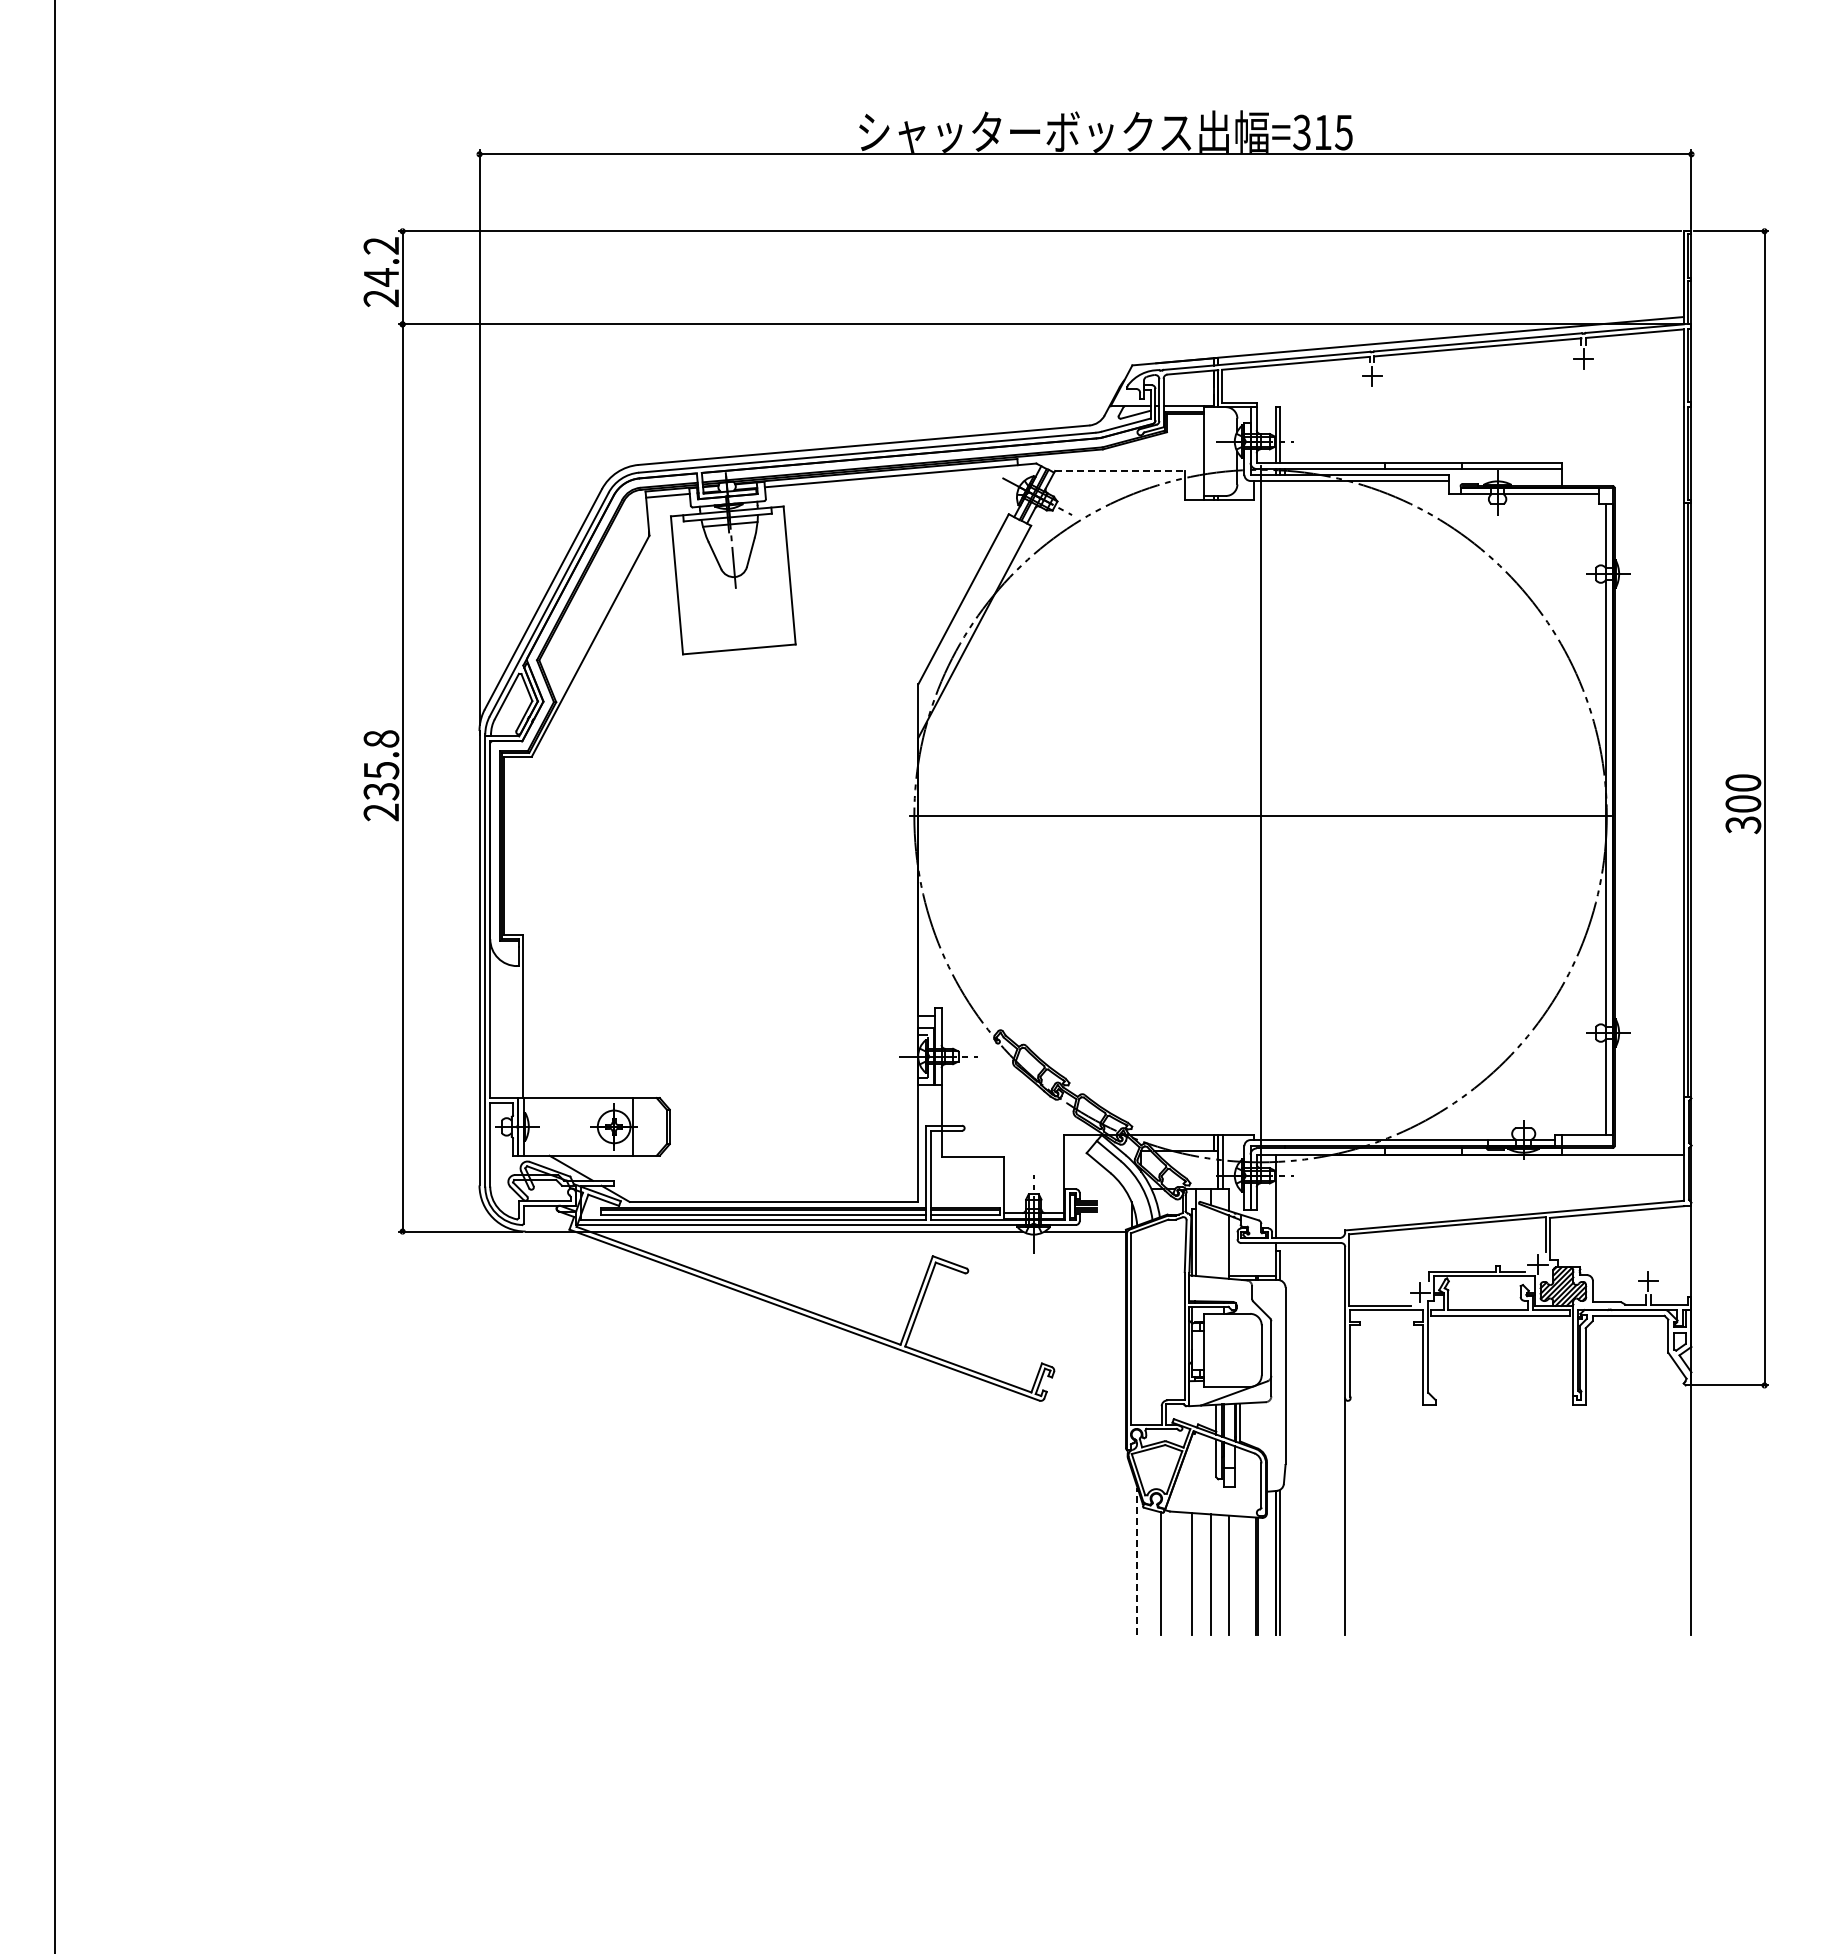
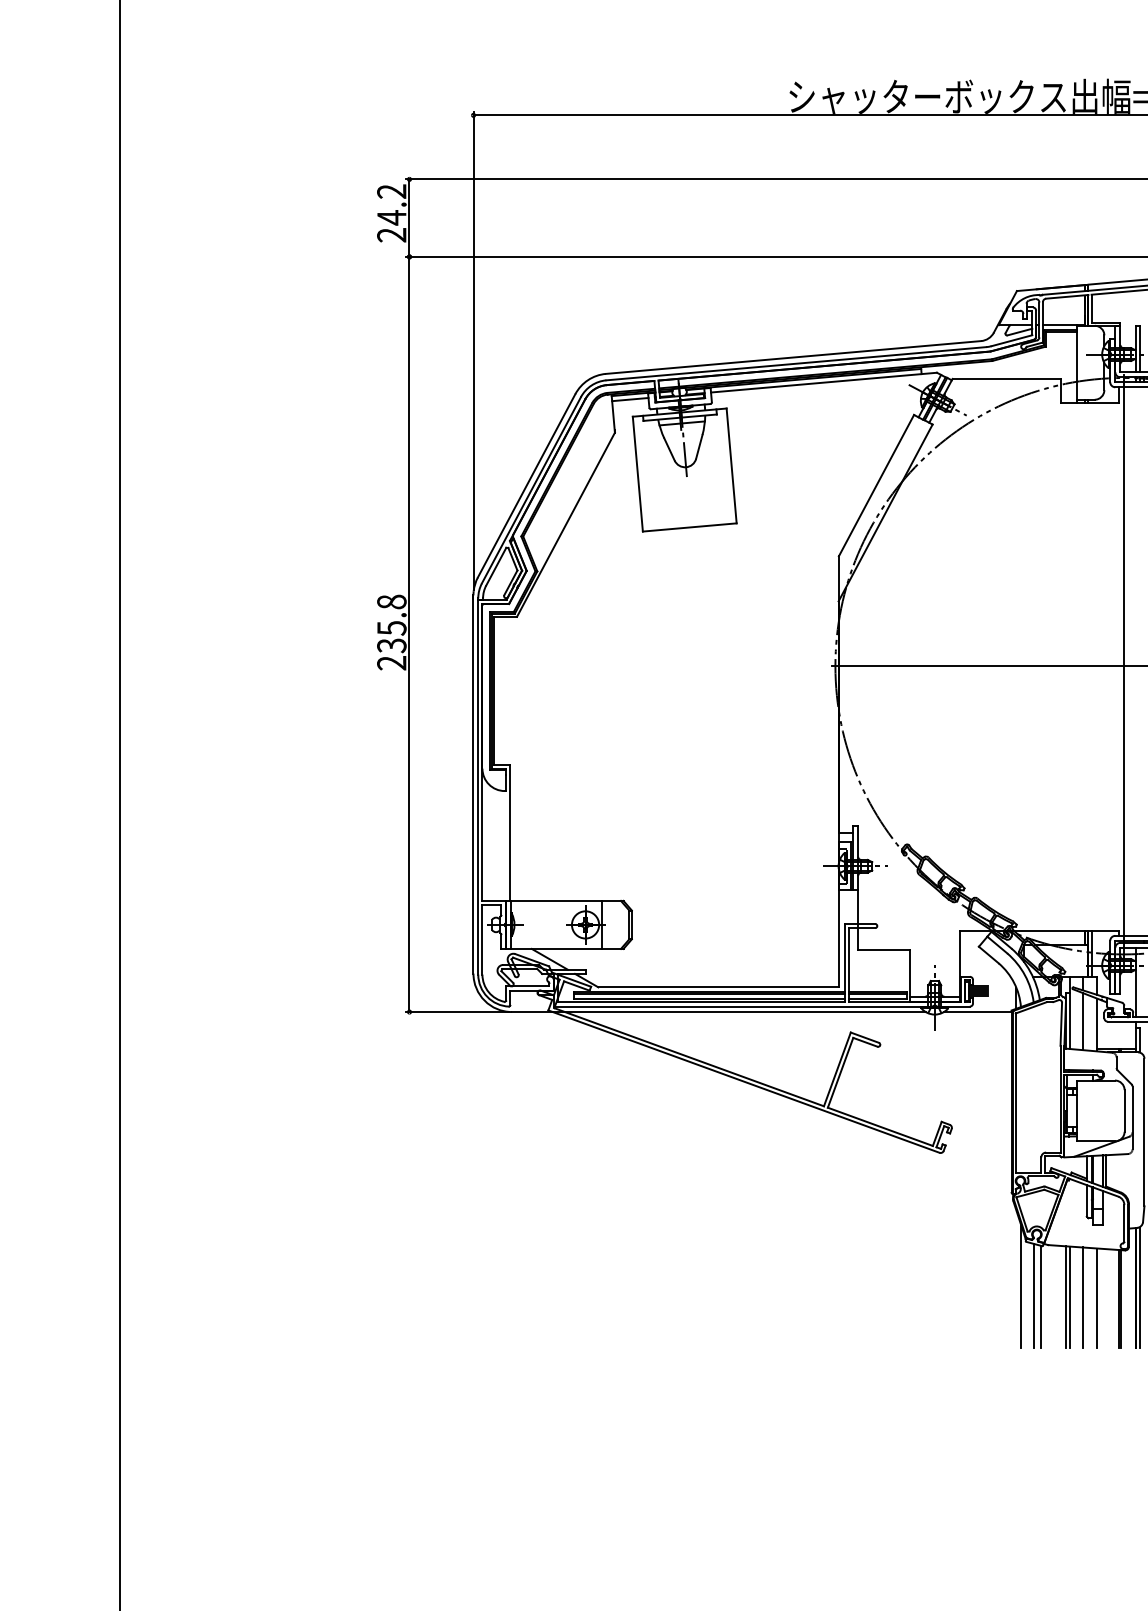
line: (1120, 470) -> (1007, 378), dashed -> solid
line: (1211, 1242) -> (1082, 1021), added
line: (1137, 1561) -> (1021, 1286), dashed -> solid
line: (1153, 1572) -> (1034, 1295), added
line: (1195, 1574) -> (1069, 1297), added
######
- **HOW TO COMPLETE THIS TASK**
What lines in the records contain the word "added"? Return each one.

- **REPLY**
line: (1211, 1242) -> (1082, 1021), added
line: (1153, 1572) -> (1034, 1295), added
line: (1195, 1574) -> (1069, 1297), added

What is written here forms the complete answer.